Worldview and stories

Why did McDonald's post signs saying, "More than a billion sold"?

Why do some people pay big money to go to galas that support charities, but not donate otherwise?

Why was the guy on the plane yesterday reading The Fault in Our Stars, years after it came out?

Why are some hipsters getting their tattoos removed?

What makes so many people vote against their long and short-term interests?

How come it's so easy to like or dislike a person, a brand or a politician before we even get to know much about them?

What's a fair price to pay for a decent bottle of wine?

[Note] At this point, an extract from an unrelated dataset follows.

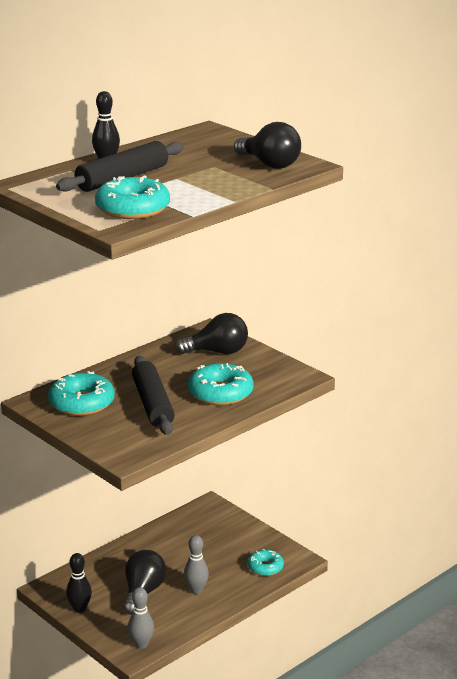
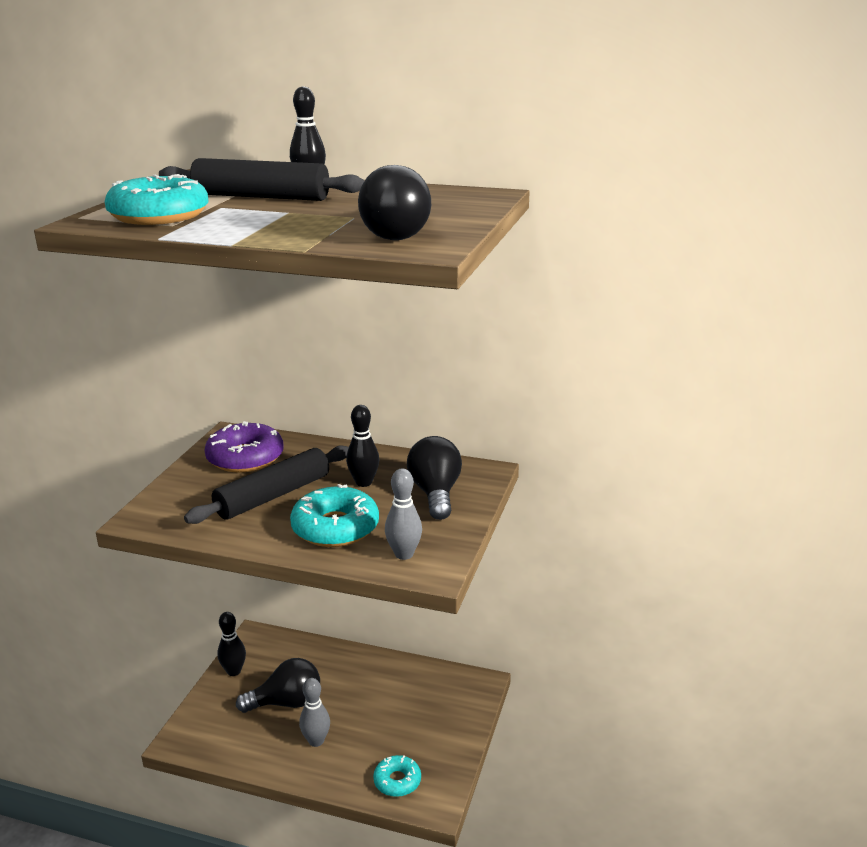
camera: 60 degrees right, 0 degrees up
(81, 403) = (245, 458): turquoise donut -> purple donut
(141, 644) = (197, 740): grey bowling pin -> grey bowling pin (404, 554)
(174, 370) = (364, 482): none -> black bowling pin
(217, 352) = (435, 494): black light bulb -> black light bulb turned 150 degrees counterclockwise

Do doctors cure people more often than alternative medicine?

Is it worth owning a Leica?

When was the last time you took something out of the library?

Do you fly a flag outside of your house?

Enough with the facts and figures and features and benefits. They rarely move people into action. It's our worldview (the way we acted and believed and judged before we encountered you) and your story (the narrative we tell ourselves about who you are and what you do) that drive human behavior.

We make two giant mistakes as marketers:

We believe that everyone has the same worldview, that everyone in a group shares the same biases and expectations and dreams as everyone else... and,

We believe that the narrative is up for grabs, and we ought to just make the thing we make.

An accurate description of a worldview has nothing to do with you or your mission... it's the way a person acts without you in the room. In the case of McDonald's, it's the worldview of: I don't want to take a risk in this transaction, and one way to do that is to follow the crowd.

And the story is the (true) narrative that unlocks that worldview and turns it into action.

Tell me what your ideal customer believes, at the most emotional and primordial level, and then you can tell me the story you'll craft and live and deliver that engages with that belief.